MiAccounting Tax Update: What the New 2025/2026 CRA Tax Brackets Mean for You
The federal government has officially reduced the lowest personal income tax rate — a change that affects nearly every Canadian taxpayer. This is one of the most meaningful adjustments to personal tax in years, and it’s important to understand what it means for individuals, households, and business owners.
Below is a simple breakdown of the new rules and how to make the most of them.
1. The New Tax Brackets: What Changed
Federal change:
- The lowest federal tax rate dropped from 15% → 14%.
- Because the change applies mid-year, the 2025 effective rate is 14.5%, and 2026 onward is 14% for the full year.
- The first bracket applies to taxable income up to $57,375 (indexed annually).
Provincial layer still applies
Federal tax is only half the story — your province will continue indexing its own brackets for inflation. Combined federal + provincial savings vary by province.
2. What This Means for Canadians
This reduction lowers tax on the first portion of income. That means:
- Most taxpayers will see modest tax relief.

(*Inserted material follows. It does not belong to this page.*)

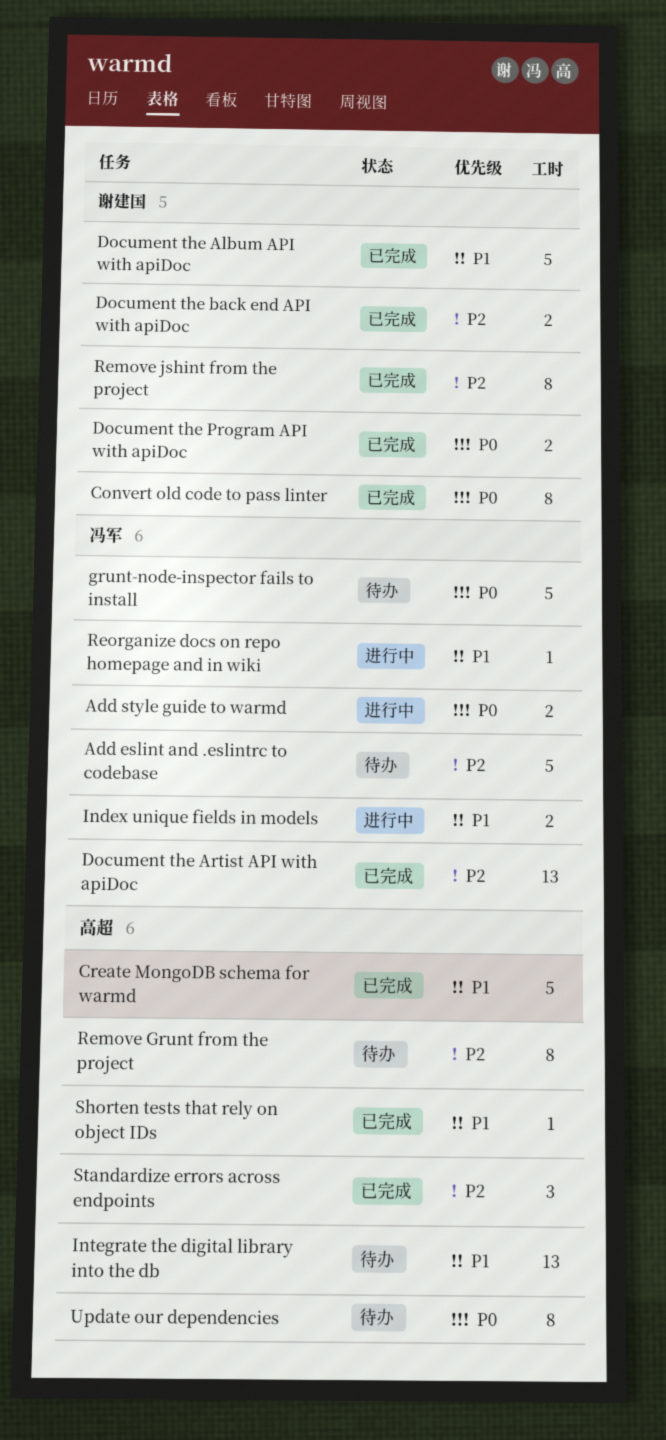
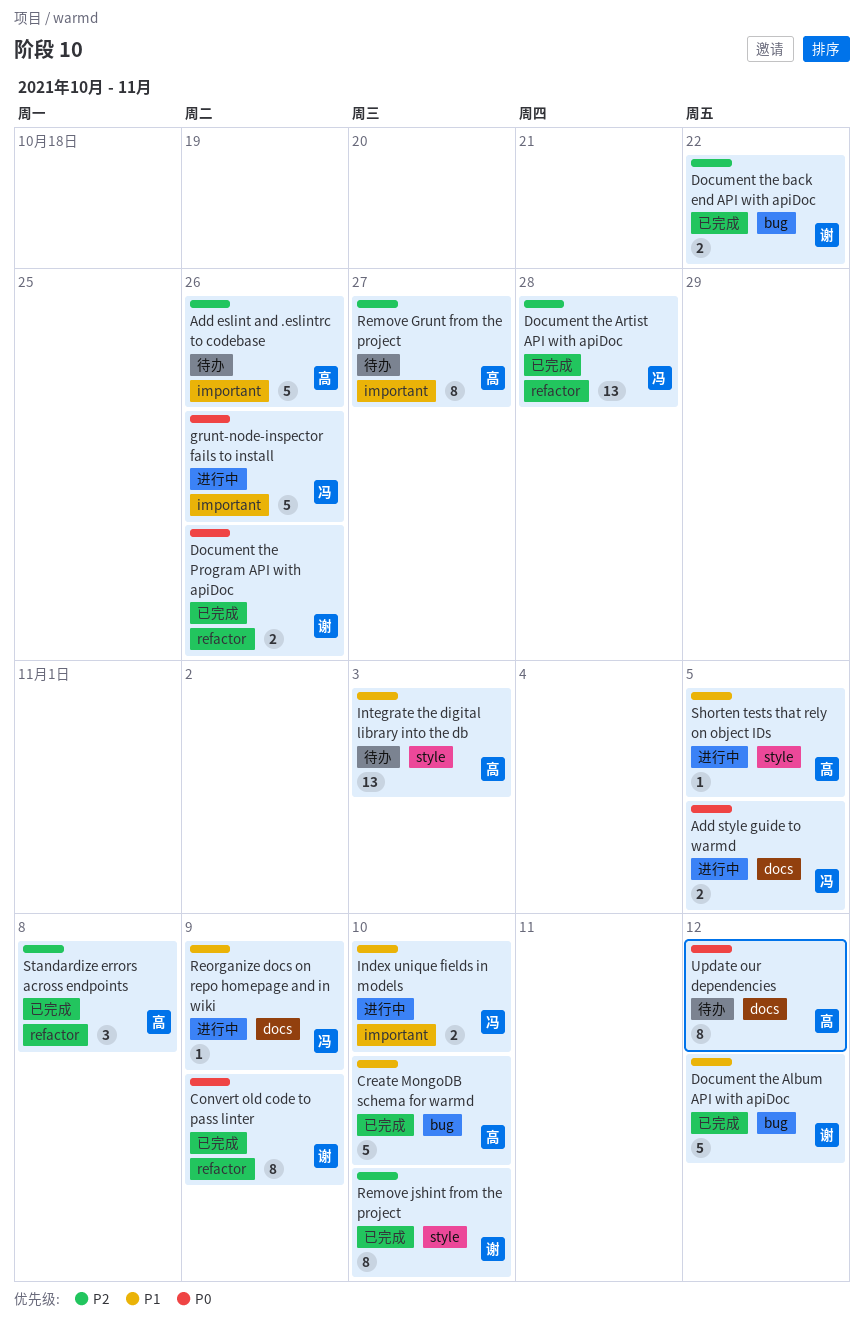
Add eslint and .eslintrc to codebase, owner: 冯军 -> 高超
grunt-node-inspector fails to install, status: 待办 -> 进行中
Shorten tests that rely on object IDs, status: 已完成 -> 进行中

- The benefit is strongest for low-to-middle income earners.
- Non-refundable credits (Basic Personal Amount, Spousal, Disability, Tuition, etc.) are also affected because their value is tied to the lowest federal rate.
- Some taxpayers will see slightly smaller refund values on credits due to the reduced rate, even though they still benefit overall.

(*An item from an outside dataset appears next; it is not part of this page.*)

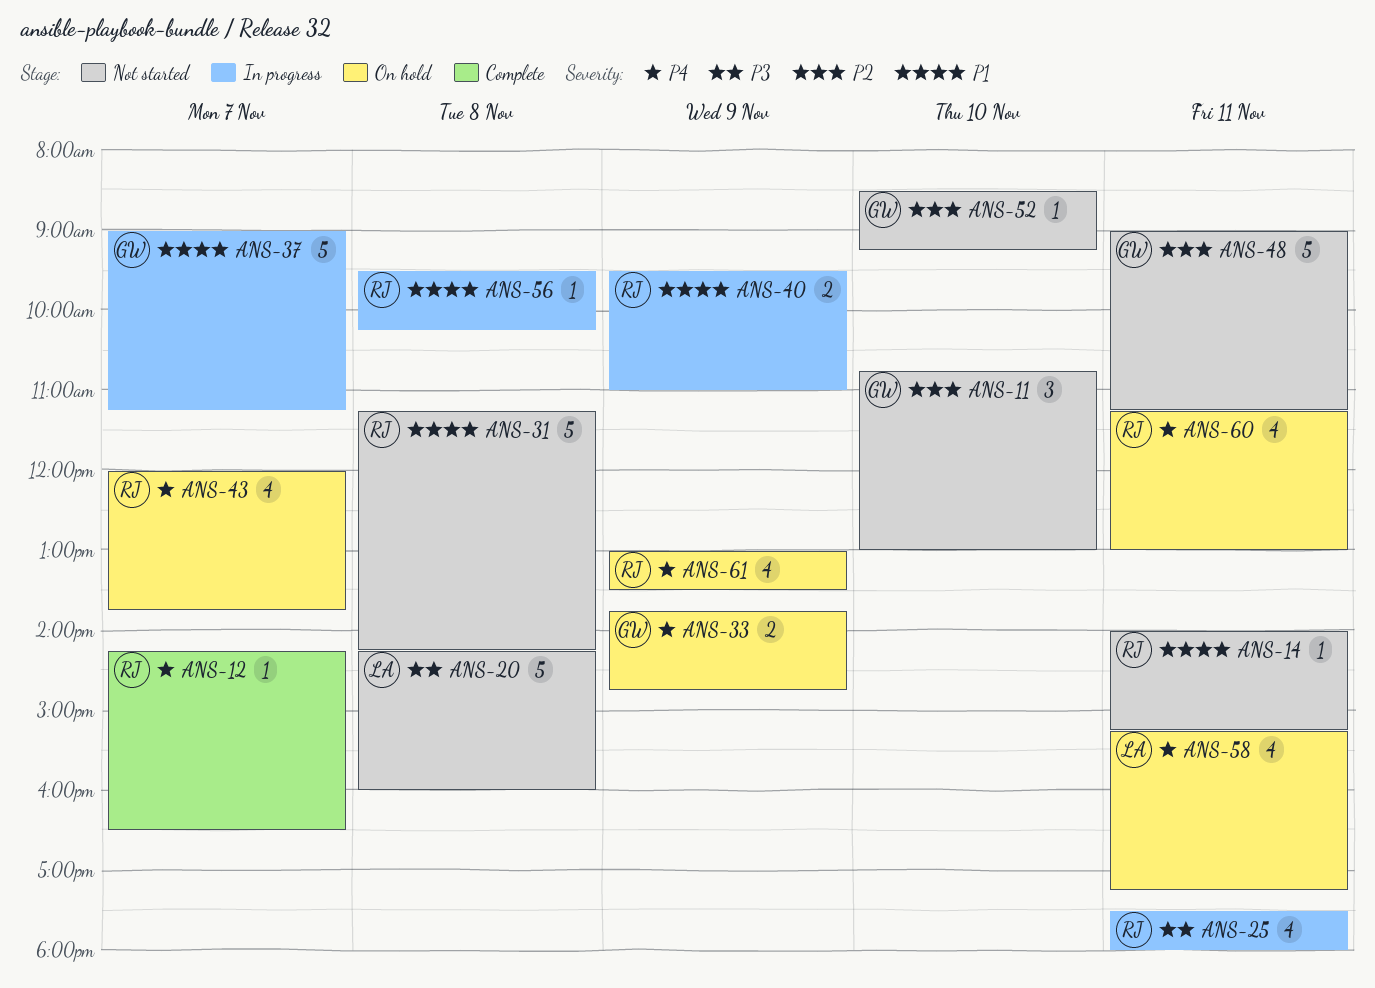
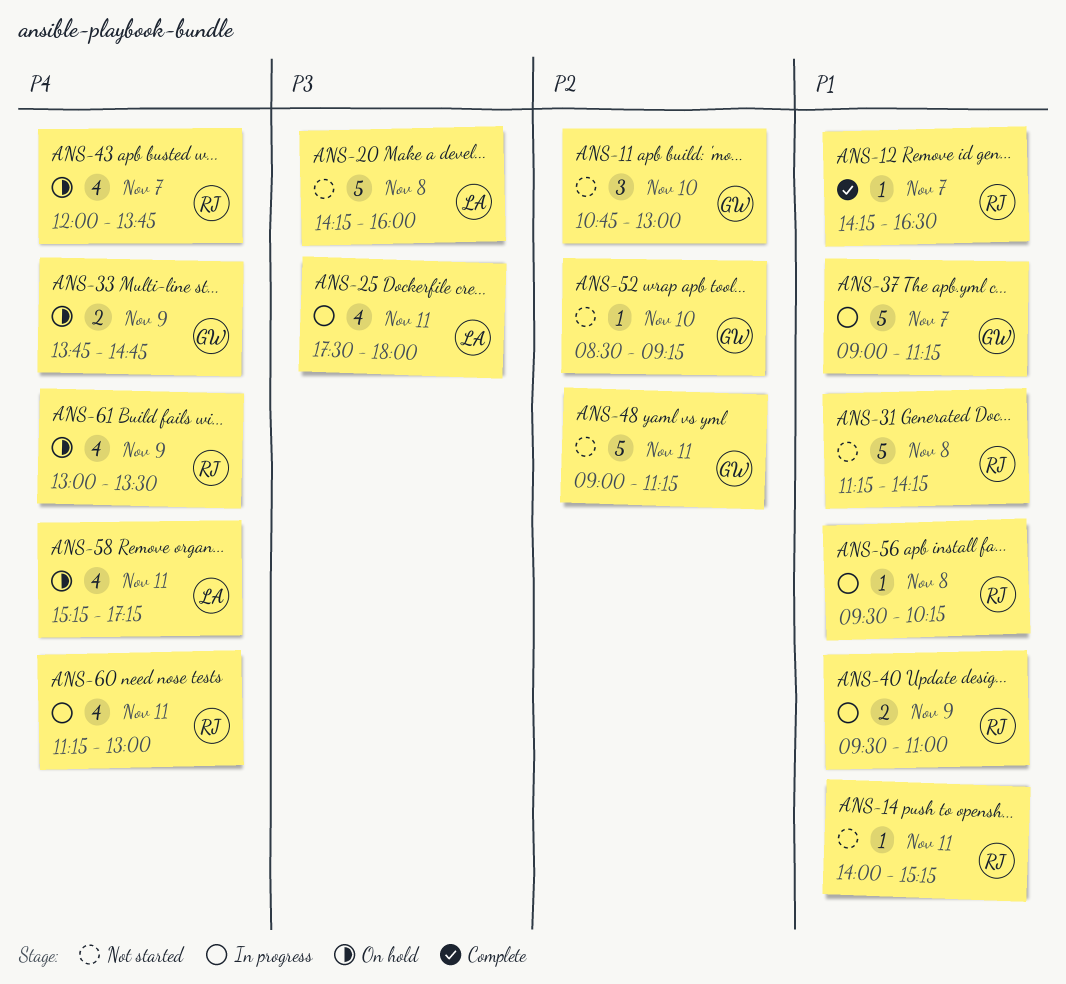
ANS-12, priority: P4 -> P1
ANS-25, owner: RJ -> LA
ANS-60, status: On hold -> In progress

3. Savings: What You Can Expect
Here are approximate federal savings based on the new rates:
Household view
A two-income household each earning ~$55K could see $550 in 2025 or $1,100 in 2026 in combined annual savings.
4. Payroll & Withholding (Important for Employees & Employers)
Starting July 2025:
- Payroll software will adjust the lower tax rate automatically.

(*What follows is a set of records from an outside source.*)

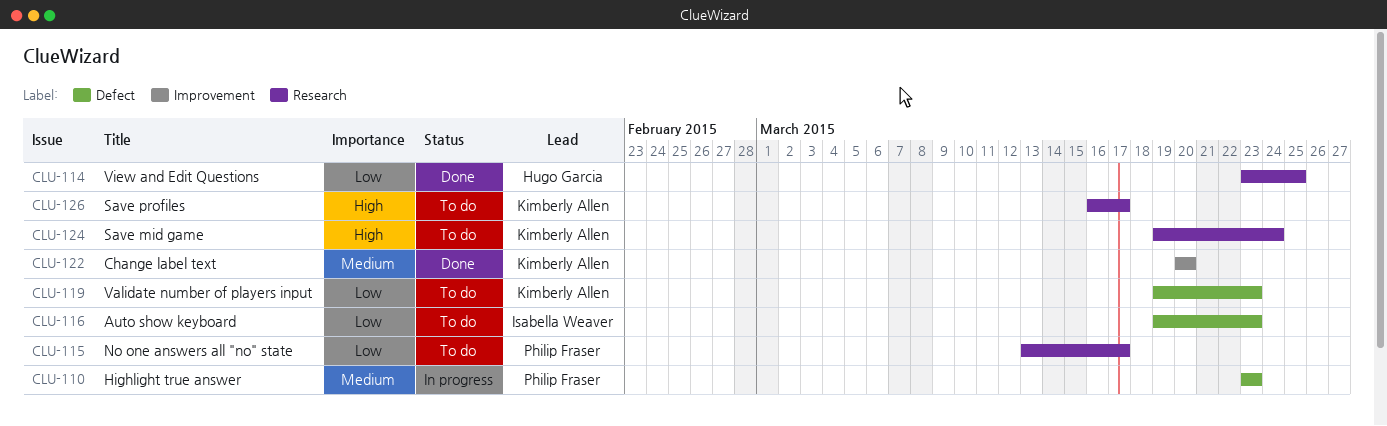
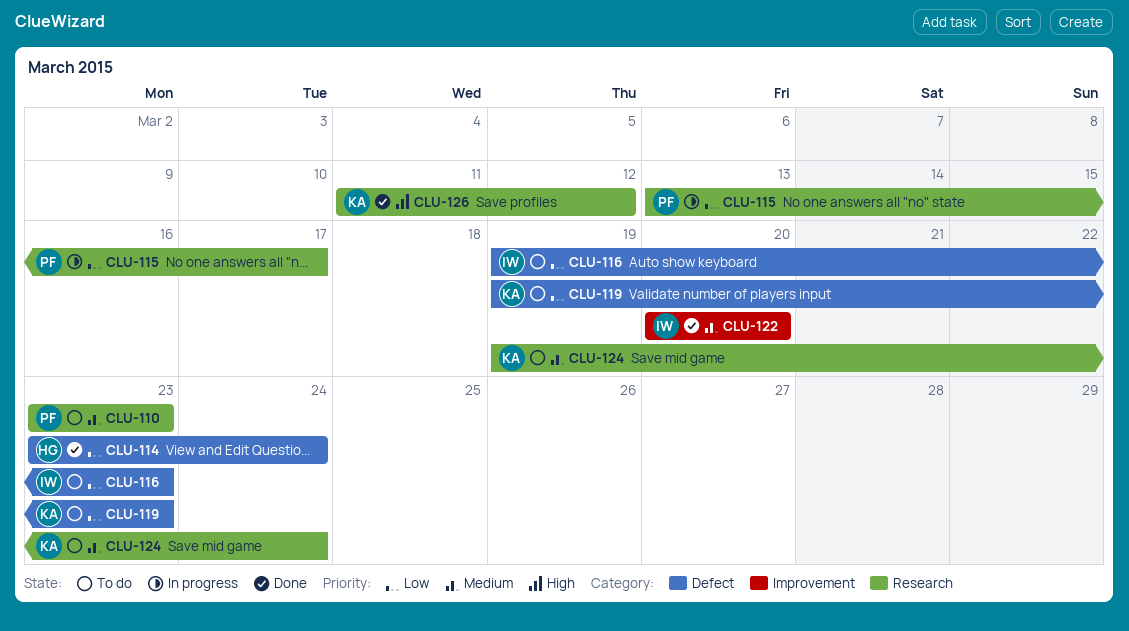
CLU-110, status: In progress -> To do
CLU-110, label: Defect -> Research
CLU-114, label: Research -> Defect
CLU-114, due: Mar 25 -> Mar 24
CLU-115, status: To do -> In progress
CLU-122, owner: Kimberly Allen -> Isabella Weaver
CLU-124, priority: High -> Medium
CLU-126, status: To do -> Done
CLU-126, start: Mar 16 -> Mar 11
CLU-126, due: Mar 17 -> Mar 12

- Net pay may increase slightly.
- Employers may want to review payroll budgets, sources deductions, and bonus timing.
- Employees who changed TD1 forms earlier in the year may need to review withholding to avoid year-end surprises.
5. Planning Considerations for Individuals & Families
This is a great time to revisit:
- RRSP contribution strategy
- Timing of income and deductions
- Spousal amount eligibility
- Income splitting where applicable
- Installment payments
- Tax credits relying on the lowest rate
Families will feel this change most clearly, especially dual-earner households.
6. Business Owners: Salary vs Dividends in Light of the New Brackets
This change does influence compensation planning — not dramatically, but enough to rethink your approach.
Salary gains a slight advantage
Because the lowest federal rate is lower, salary taken within the first bracket becomes cheaper than before.
Dividends do not get the same benefit
Dividend taxation uses gross-up and dividend tax credits, so the lower bracket rate does not flow through proportionately.
Practical implications:
- Owners who pay themselves only dividends may benefit from introducing some salary.
- Owners with a mixed strategy may want to shift slightly toward salary for 2025/2026.
- Salary creates CPP contributions and RRSP room, which may be desirable depending on long-term planning.
- The right mix depends on your corporate income, household income, cash flow, and retirement goals.
In short:
Salary becomes mildly more favourable. Dividends stay about the same. This is the right time to fine-tune your compensation strategy.